My grandson and I were chatting about where the names we use for the days of the week come from and the subject of “Sabbath” came up.
Of course, in English the names for the days of the week are based on the Sun, Moon and Saturn plus the names of four Norse gods — if you are interested, Google is your friend!
In his multicultural studies in high school he had learned that most of the Abrahamic religions (Judaism, Islam, and Christianity) set aside one day of the week for contemplation and religious observances and the most predominant in Christianity is called a “sabbath”. Note that since this is usually observed on the first day of the week , “Sunday”, it is different than the Jewish “Sabbath Day” which is on Saturday.
Sunday is often referred to as “the Lord’s Day” commemorating the day of the resurrection, since arguably that is the most significant day in any Christian’s life.
As a child I grew up in a culture (Presbyterian Calvinist), which seemed to be bent on sucking any joy to be had out of resting from normal labor on the first day of the week. No games, no watching TV, even running was considered “frivolous” and unseemly. It seemed to me as if God wanted to bore people to distraction! It was only many years later that I found the answer in scripture:
One Sabbath day as Jesus was walking through some grainfields, his disciples began breaking off heads of grain to eat. But the Pharisees said to Jesus, “Look, why are they breaking the law by harvesting grain on the Sabbath?” Jesus said to them, “Haven’t you ever read in the Scriptures what David did when he and his companions were hungry? He went into the house of God (during the days when Abiathar was high priest) and broke the law by eating the sacred loaves of bread that only the priests are allowed to eat. He also gave some to his companions.” Then Jesus said to them, “The Sabbath was made to meet the needs of people, and not people to meet the requirements of the Sabbath. So the Son of Man is Lord, even over the Sabbath!” Mark 2:23-28 NLT
I believe the key to understanding the sabbath is Jesus’ answer to the religious authorities in the KJV translation of verse 27:
“The sabbath was made for man, not man for the sabbath”!

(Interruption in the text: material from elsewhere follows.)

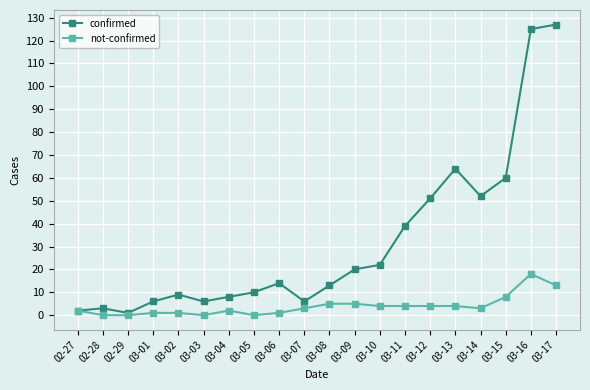

True or false: confirmed has more than 0 interior local peaks.

True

This world pulsates with energy. The clock ticks, deadlines loom, and the to-do list never seems to end. In this constant churn of activity, it's easy to lose ourselves in the pursuit of "more." But within this relentless rhythm, God offers a precious gift: the Sabbath. That’s right, the Sabbath is a gift of God to the human race.

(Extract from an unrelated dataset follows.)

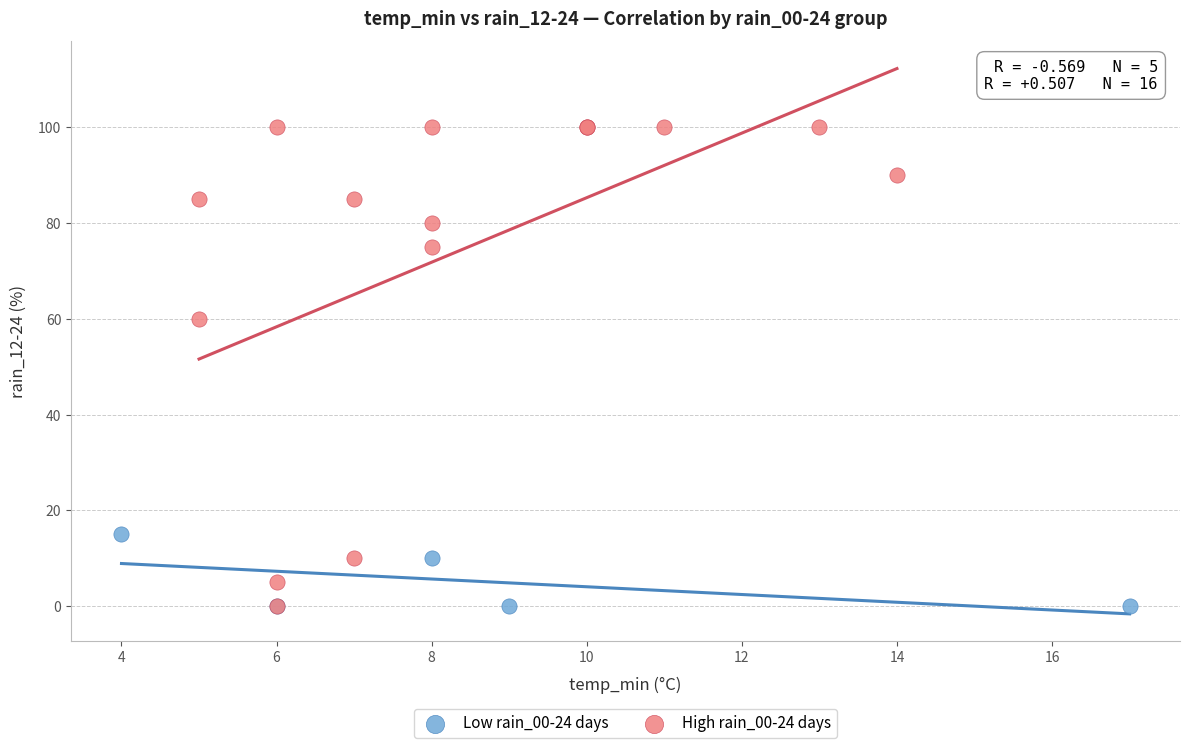

Which series reaches the maximum Y coordinate?

High rain_00-24 days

As a boy, asking “why?”, the only answer I was ever given was that observing a Sabbath was one of the Ten Commandments — and so it is, but the “why?” still lingered.

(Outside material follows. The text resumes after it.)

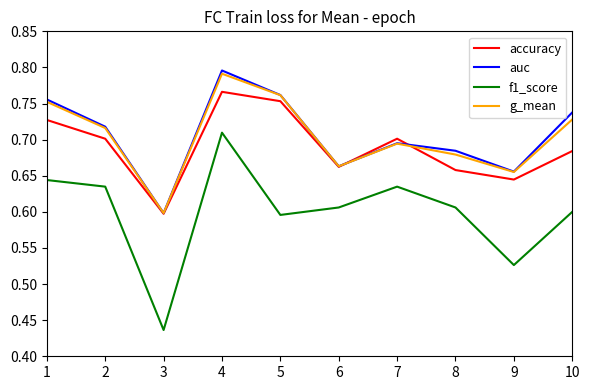

What is the difference between the highest and lowest values at 9?

0.1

The Sabbath, a day set aside for rest and worship, isn't just a religious practice; it's a fundamental human need. Just as the earth needs a fallow season to replenish its resources, we need a day to rest our minds, bodies, and spirits.
In Genesis, we see God setting the example, resting on the seventh day after the work of creation. Note that God was not “tired out” or weakened by his creative work (how could He possibly be?), rather He was proud of it and took time out to admire and appreciate the beauty He had created!
He invites us to follow his lead, to step off the hamster wheel and rest, relax, contemplate, luxuriate and enter into his peace.
Observing the Sabbath isn't just about stopping work. It's about creating space for connection.
We connect with God through prayer, reflection, and worship. We connect with ourselves through introspection and contemplation. And we connect with others through fellowship, shared meals, meaningful conversations, and acts of service.
In a world that often values productivity over presence, the Sabbath is a radical act of resistance. It's a declaration that we are not simply human doings, but human beings, worthy of rest and renewal.
It's a reminder that our worth doesn't come from what we achieve, but from who we are – beloved children of God.
Let me encourage you to accept God’s offer of His gift of rest and relaxation. Set aside at least one day in the week especially to marinate in appreciation of the blessings of being a much loved child. Connect with God’s family. Instead of an obligation, let it become one of life’s greatest pleasures, and you’ll not only keep a commandment, you’ll be physically, emotionally and spiritually better because of it.